A: The remainder theorem states that if a polynomial f(x) is divided by (x-a), then the remainder is equal to f(a).

Q: How do I apply the remainder theorem?

A: To apply the remainder theorem, you need to substitute the value of a into the polynomial f(x). The result is the remainder.

Q: What are some common applications of synthetic division?

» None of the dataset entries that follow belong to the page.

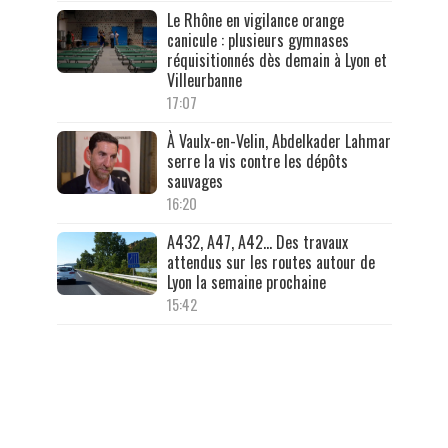
Le Rhône en vigilance orange
canicule : plusieurs gymnases
réquisitionnés dès demain à Lyon et
Villeurbanne
17:07
À Vaulx-en-Velin, Abdelkader Lahmar
serre la vis contre les dépôts
sauvages
16:20
A432, A47, A42… Des travaux
attendus sur les routes autour de
Lyon la semaine prochaine
15:42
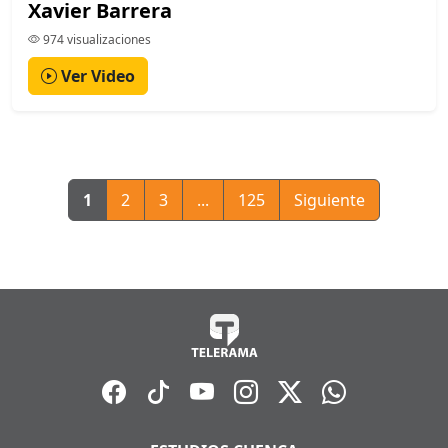
Xavier Barrera
974 visualizaciones
Ver Video
1
2
3
...
125
Siguiente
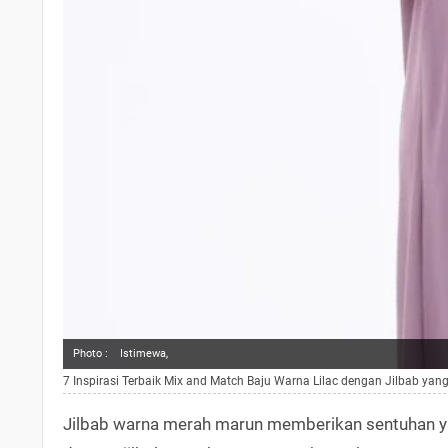
Photo :
Istimewa,
7 Inspirasi Terbaik Mix and Match Baju Warna Lilac dengan Jilbab yang
Jilbab warna merah marun memberikan sentuhan yan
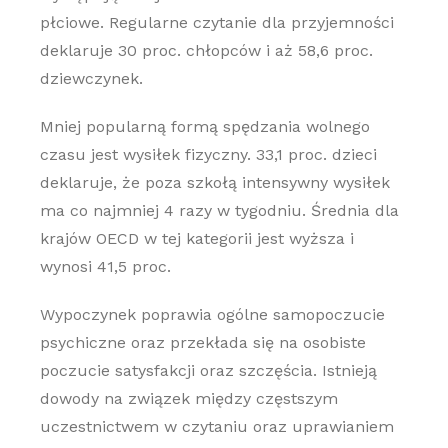
płciowe. Regularne czytanie dla przyjemności
deklaruje 30 proc. chłopców i aż 58,6 proc.
dziewczynek.
Mniej popularną formą spędzania wolnego
czasu jest wysiłek fizyczny. 33,1 proc. dzieci
deklaruje, że poza szkołą intensywny wysiłek
ma co najmniej 4 razy w tygodniu. Średnia dla
krajów OECD w tej kategorii jest wyższa i
wynosi 41,5 proc.
Wypoczynek poprawia ogólne samopoczucie
psychiczne oraz przekłada się na osobiste
poczucie satysfakcji oraz szczęścia. Istnieją
dowody na związek między częstszym
uczestnictwem w czytaniu oraz uprawianiem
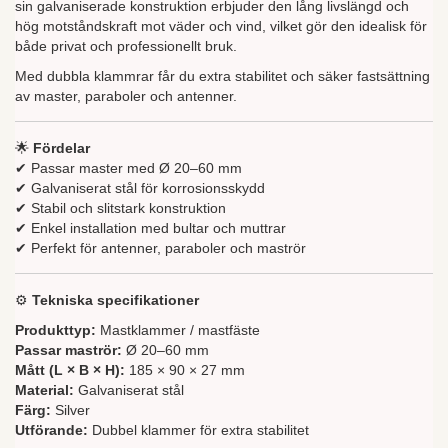
sin galvaniserade konstruktion erbjuder den lång livslängd och
hög motståndskraft mot väder och vind, vilket gör den idealisk för
både privat och professionellt bruk.
Med dubbla klammrar får du extra stabilitet och säker fastsättning
av master, paraboler och antenner.
🌟
Fördelar
✔ Passar master med Ø 20–60 mm
✔ Galvaniserat stål för korrosionsskydd
✔ Stabil och slitstark konstruktion
✔ Enkel installation med bultar och muttrar
✔ Perfekt för antenner, paraboler och maströr
⚙️
Tekniska specifikationer
Produkttyp:
Mastklammer / mastfäste
Passar maströr:
Ø 20–60 mm
Mått (L × B × H):
185 × 90 × 27 mm
Material:
Galvaniserat stål
Färg:
Silver
Utförande:
Dubbel klammer för extra stabilitet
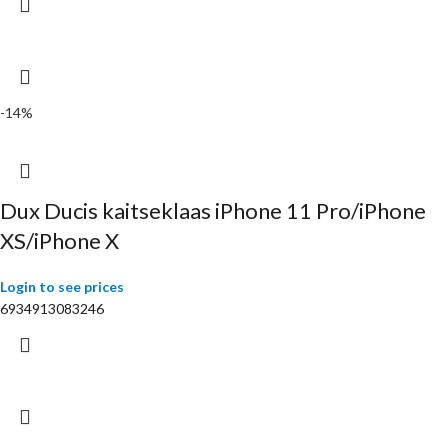
-14%
Dux Ducis kaitseklaas iPhone 11 Pro/iPhone
XS/iPhone X
Login to see prices
6934913083246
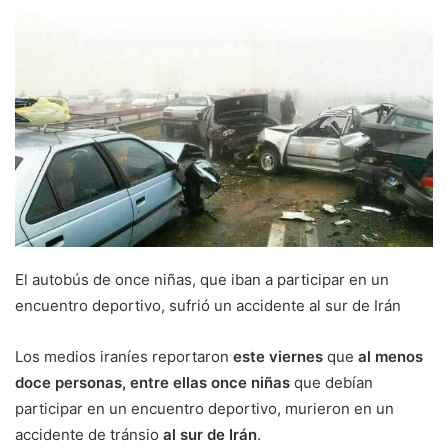
El autobús de once niñas, que iban a participar en un
encuentro deportivo, sufrió un accidente al sur de Irán
Los medios iraníes reportaron
este viernes
que
al menos
doce personas, entre ellas once niñas
que debían
participar en un encuentro deportivo, murieron en un
accidente de tránsio
al sur de Irán
.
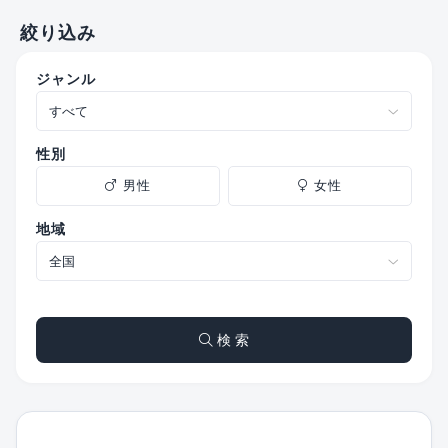
絞り込み
ジャンル
性別
男性
女性
地域
検 索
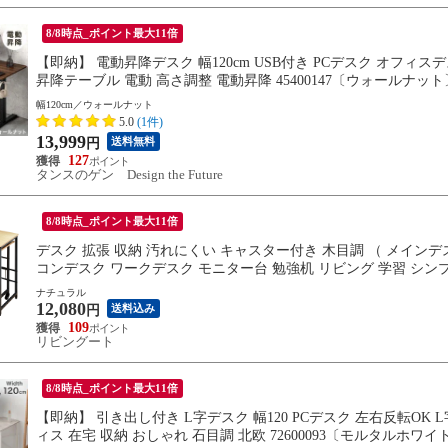
8/8時点_ポイント最大11倍
【即納】 電動昇降デスク 幅120cm USB付き PCデスク オフ
昇降テーブル 電動 高さ調整 電動昇降 45400147〔ウォールナット
幅120cm／ウォールナット
5.0
(1件)
13,999
送料無料
円
127
タンスのゲン Design the Future
8/8時点_ポイント最大11倍
デスク 拡張 収納 汚れにくい キャスター付き 木目調 （ メインデ
コンデスク ワークデスク モニター台 勉強机 リビング 学習 シン
ナチュラル
12,080
送料込み
円
109
リビングート
8/8時点_ポイント最大11倍
【即納】 引き出し付き L字デスク 幅120 PCデスク 左右反転OK
ィス 在宅 収納 おしゃれ 石目調 北欧 72600093〔モルタルホワイ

A: Synthetic division has many applications in algebra and calculus. Some common applications include:

Dividing polynomials by linear factors
Finding the roots of a polynomial
Simplifying complex polynomial expressions
Solving systems of equations

Q: How do I practice synthetic division?

A: To practice synthetic division, you can try dividing polynomials by linear factors. You can also use online resources and practice problems to help you improve your skills.

Conclusion

Synthetic division is a powerful tool for simplifying complex polynomial expressions. By following the steps outlined in this article, you can use synthetic division to solve a wide range of polynomial division problems. Remember to choose the correct divisor, apply the remainder theorem, and practice synthetic division to become proficient in this technique.

Additional Resources

"Synthetic Division" by Math Open Reference
"Polynomial Division" by Khan Academy
"Synthetic Division" by Purplemath
"Synthetic Division Practice Problems" by IXL

Frequently Asked Questions

Q: What is synthetic division? A: Synthetic division is a method used to divide polynomials by linear factors.
Q: How does synthetic division work? A: Synthetic division involves using a table to perform the division.
Q: What are the advantages of synthetic division? A: Synthetic division is faster and more efficient than traditional long division.
Q: When should I use synthetic division? A: You should use synthetic division when you need to divide a polynomial by a linear factor.